You think one is unrelated to the other? Why do you think that? Here are two examples where you'll find often unconsidered bottlenecks.
Example 1
You design a DB related software system and find that I/O is slowing you down as you read in one of the tables. Instead of allowing multiple queries resulting in multiple I/O operations you ingest the entire table first. Now all rows of the table are in memory and the only limitation should be the CPU. Patting yourself on the back you wonder why your program becomes hideously slow on memory poor computers. Oh dear, you've forgotten about virtual memory, swapping, and such.
Example 2
You write a program where your methods create many small objects but posses O(1), O(log) or at the worst O(n) speed. You've optimized for speed but see that your application takes a long time to run. Curiously, you profile to discover what the culprit could be. To your chagrin you discover that all those small objects adds up fast. Your code is being held back by the GC.

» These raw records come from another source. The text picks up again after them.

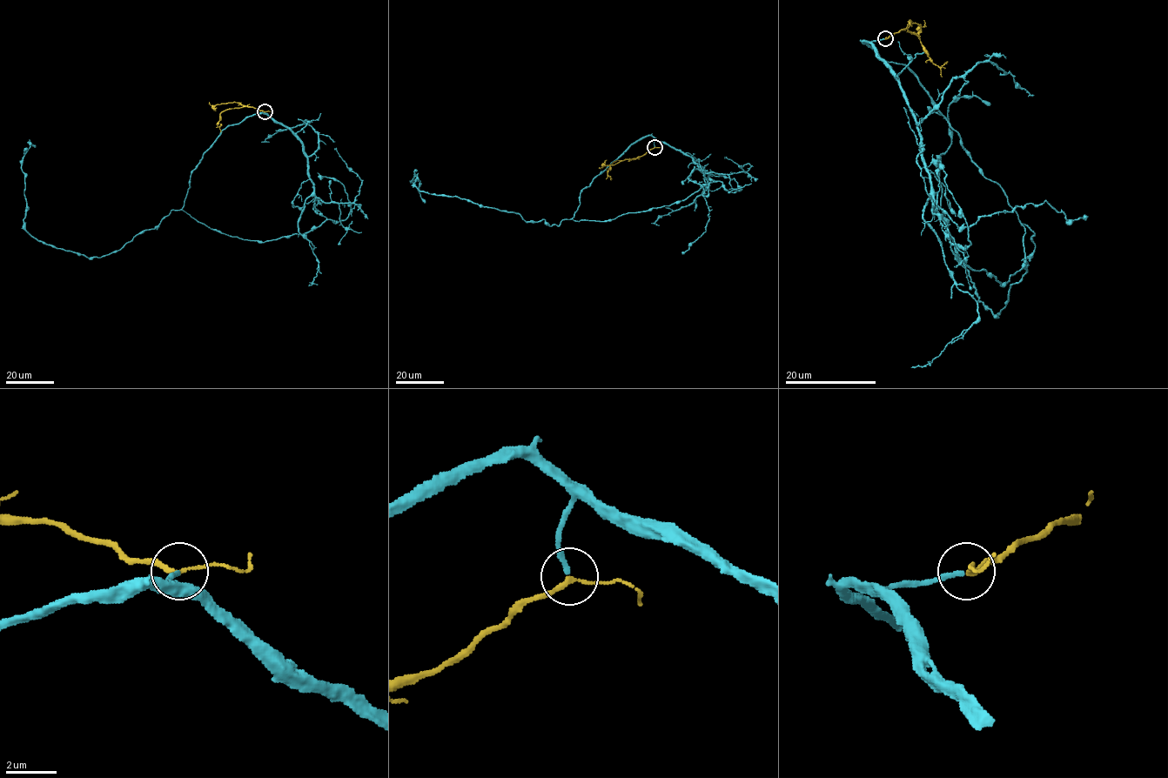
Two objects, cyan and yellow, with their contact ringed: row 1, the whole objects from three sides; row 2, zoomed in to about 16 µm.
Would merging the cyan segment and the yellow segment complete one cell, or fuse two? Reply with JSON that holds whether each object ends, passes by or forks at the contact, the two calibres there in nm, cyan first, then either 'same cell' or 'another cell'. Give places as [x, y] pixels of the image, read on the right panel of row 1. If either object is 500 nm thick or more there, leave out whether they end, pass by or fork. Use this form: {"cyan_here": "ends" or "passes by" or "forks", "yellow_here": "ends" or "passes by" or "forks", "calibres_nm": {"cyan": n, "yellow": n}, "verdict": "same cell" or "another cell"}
{"cyan_here": "ends", "yellow_here": "passes by", "calibres_nm": {"cyan": 190, "yellow": 160}, "verdict": "same cell"}

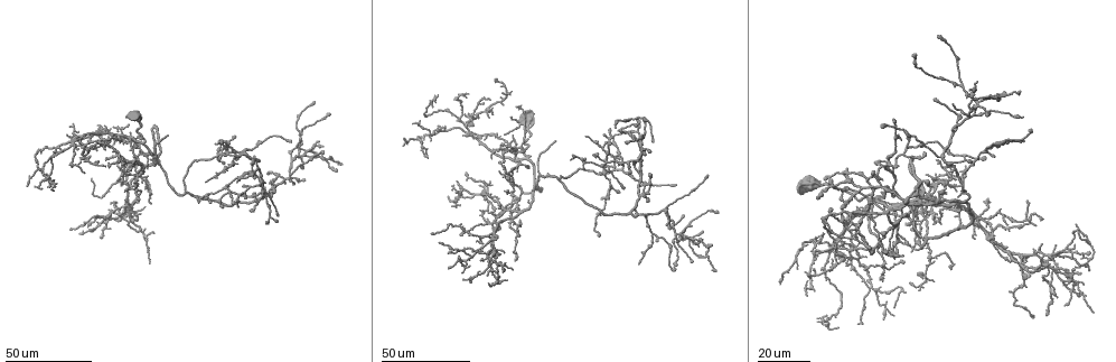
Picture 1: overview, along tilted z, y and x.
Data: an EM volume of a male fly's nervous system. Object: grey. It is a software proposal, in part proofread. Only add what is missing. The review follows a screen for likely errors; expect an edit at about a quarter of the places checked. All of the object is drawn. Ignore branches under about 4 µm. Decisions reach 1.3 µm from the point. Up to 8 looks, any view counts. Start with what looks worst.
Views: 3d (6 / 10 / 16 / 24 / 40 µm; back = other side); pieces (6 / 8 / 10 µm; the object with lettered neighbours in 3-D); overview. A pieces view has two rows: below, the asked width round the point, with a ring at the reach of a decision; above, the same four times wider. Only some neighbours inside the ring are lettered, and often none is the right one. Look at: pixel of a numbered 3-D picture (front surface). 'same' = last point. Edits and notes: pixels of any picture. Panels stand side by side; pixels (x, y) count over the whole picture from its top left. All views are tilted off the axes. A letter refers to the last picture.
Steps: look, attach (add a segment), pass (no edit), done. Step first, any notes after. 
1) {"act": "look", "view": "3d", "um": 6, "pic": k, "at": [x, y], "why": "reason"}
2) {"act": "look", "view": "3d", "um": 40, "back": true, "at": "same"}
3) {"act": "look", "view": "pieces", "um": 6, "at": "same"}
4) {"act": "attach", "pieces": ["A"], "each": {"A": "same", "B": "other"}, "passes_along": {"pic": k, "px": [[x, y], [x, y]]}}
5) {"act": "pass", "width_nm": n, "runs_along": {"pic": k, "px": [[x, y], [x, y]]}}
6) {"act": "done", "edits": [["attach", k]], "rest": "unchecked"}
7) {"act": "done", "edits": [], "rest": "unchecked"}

{"act": "look", "view": "3d", "um": 40, "pic": 1, "at": [553, 142], "why": "end of a long branch"}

You have to decide based on the particular application, usage etc. In your above example, both memory and processor usage is trivial, so not a good example.
A better example might be the use of history tables in chess search. This method caches previously searched positions in the game tree in case they are re-searched in other branches of the game tree or on the next move.
However, it does cost space to store them, and space also requires time. If you use up too much memory you might end up using virtual memory which will be slow.
Another example might be caching in a database server. Clearly it is faster to access a cached result from main memory, but then again it would not be a good idea to keep loading and freeing from memory data that is unlikely to be re-used.
In other words, you can't generalize. You can't even make a decision based on the code - sometimes the decision has to be made in the context of likely data and usage patterns.
In the past 10 years. main memory has increased in speed hardly at all, while processors have continued to race ahead. There is no reason to believe this is going to change.
Edit: Incidently, in your example, aux will most likely end up in a register and never make it to memory at all.
Without context I think optimising for anything other than readability and flexibilty
So, the only general rule I could agree with is "Optmise for readability, while bearing in mind the possibility that at some point in the future you may have to optimise for either memory or processor efficiency in the future".
Sorry it isn't quite as catchy as you would like...
In your example, version 2 is clearly better, even though version 1 is prettier to me, since as others have pointed out, calling getRndNumber() multiple times requires more knowledge of getRndNumber() to follow.
It's also worth considering the scope of the operation you are looking to optimize; if the operation is time sensitive, say part of a web request or GUI update, it might be better to err on the side of completing it faster than saving memory.
Processor efficiency. Memory is egregiously slow compared to your processor. See this link for more details.
Although, in your example, the two would likely be optimized to be equivalent by the compiler.